Wie mich Radio auf:hören lehrte

Johannes S. Sistermanns

Wie mich Radio auf:hören lehrte oder so unverzichtbar, unwiederholbar, so einzig        
Seit 1983 arbeite ich als Freischaffender für öffentlich-rechtliche Rundfunkanstalten. Damals entstanden neue radiophone Formen, neue Formate, innheralb der Senderstruktur als auch im öffentlichen Raum. Das hierfür benötigte Budget wurde von den Sendern zur Verfügung gestellt. Sie steigerten sogar noch ihre Budgets für zeitgenössische Musik und Radiokunst, als der einzigen Kunstform, die Radio hervorgebracht hat.

= = = =

> [AUFGABENSTELLUNG]
Beantworte anhand des Textauszugs über das Radio:
1. Seit welchem Jahr wird im Text freischaffend für öffentlich-rechtliche Rundfunkanstalten gearbeitet?
2. Wer stellte das Budget für die neuen radiophonen Formen und Formate zur Verfügung?
3. Welche Kunstform hat laut Text als einzige das Radio hervorgebracht?

= = = =

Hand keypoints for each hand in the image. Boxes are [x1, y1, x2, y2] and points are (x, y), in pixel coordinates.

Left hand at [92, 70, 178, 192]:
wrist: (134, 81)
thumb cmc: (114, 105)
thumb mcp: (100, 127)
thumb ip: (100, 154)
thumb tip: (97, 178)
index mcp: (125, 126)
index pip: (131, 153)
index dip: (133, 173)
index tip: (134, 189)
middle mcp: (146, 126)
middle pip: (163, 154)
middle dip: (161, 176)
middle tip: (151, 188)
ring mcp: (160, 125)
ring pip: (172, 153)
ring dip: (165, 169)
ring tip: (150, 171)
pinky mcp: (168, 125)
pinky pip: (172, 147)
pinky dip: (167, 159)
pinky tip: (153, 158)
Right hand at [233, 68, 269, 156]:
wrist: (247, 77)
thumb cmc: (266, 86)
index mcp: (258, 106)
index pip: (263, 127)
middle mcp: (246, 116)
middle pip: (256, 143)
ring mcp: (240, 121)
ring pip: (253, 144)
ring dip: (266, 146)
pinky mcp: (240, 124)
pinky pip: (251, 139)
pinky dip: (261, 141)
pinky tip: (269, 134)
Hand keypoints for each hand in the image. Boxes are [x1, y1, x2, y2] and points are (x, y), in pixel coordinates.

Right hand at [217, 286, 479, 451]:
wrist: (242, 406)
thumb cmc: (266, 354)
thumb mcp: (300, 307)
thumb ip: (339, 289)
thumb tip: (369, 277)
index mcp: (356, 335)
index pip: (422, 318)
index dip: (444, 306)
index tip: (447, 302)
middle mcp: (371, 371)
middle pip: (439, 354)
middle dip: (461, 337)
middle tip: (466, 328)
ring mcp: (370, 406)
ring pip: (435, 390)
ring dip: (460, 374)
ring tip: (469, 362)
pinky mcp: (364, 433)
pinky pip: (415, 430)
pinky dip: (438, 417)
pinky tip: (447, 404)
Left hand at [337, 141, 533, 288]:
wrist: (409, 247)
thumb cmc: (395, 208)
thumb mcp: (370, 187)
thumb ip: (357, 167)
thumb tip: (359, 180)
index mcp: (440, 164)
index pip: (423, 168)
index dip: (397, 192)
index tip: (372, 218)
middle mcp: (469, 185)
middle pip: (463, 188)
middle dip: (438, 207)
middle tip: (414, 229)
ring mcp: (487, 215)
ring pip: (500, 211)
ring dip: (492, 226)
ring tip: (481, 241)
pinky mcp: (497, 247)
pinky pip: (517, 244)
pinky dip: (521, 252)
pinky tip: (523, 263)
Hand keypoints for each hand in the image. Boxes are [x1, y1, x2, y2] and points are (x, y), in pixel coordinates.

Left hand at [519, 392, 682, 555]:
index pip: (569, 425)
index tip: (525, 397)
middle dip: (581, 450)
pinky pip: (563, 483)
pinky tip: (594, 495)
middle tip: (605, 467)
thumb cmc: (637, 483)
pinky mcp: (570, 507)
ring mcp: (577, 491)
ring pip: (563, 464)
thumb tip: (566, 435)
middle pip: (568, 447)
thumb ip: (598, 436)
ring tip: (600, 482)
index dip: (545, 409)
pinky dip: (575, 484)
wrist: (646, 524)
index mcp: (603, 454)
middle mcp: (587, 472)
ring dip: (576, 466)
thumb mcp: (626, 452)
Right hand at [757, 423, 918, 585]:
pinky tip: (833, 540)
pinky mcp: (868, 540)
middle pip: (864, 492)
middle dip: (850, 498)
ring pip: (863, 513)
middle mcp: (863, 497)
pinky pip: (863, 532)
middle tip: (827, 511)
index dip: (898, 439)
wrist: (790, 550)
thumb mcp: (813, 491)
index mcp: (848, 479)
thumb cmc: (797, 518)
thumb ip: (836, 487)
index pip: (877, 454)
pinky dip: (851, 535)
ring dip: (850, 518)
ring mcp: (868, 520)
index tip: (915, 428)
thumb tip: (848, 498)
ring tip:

= = = =

> [ERWARTETE ANTWORT]
1. Seit 1983.
2. Die Sender.
3. Die Radiokunst.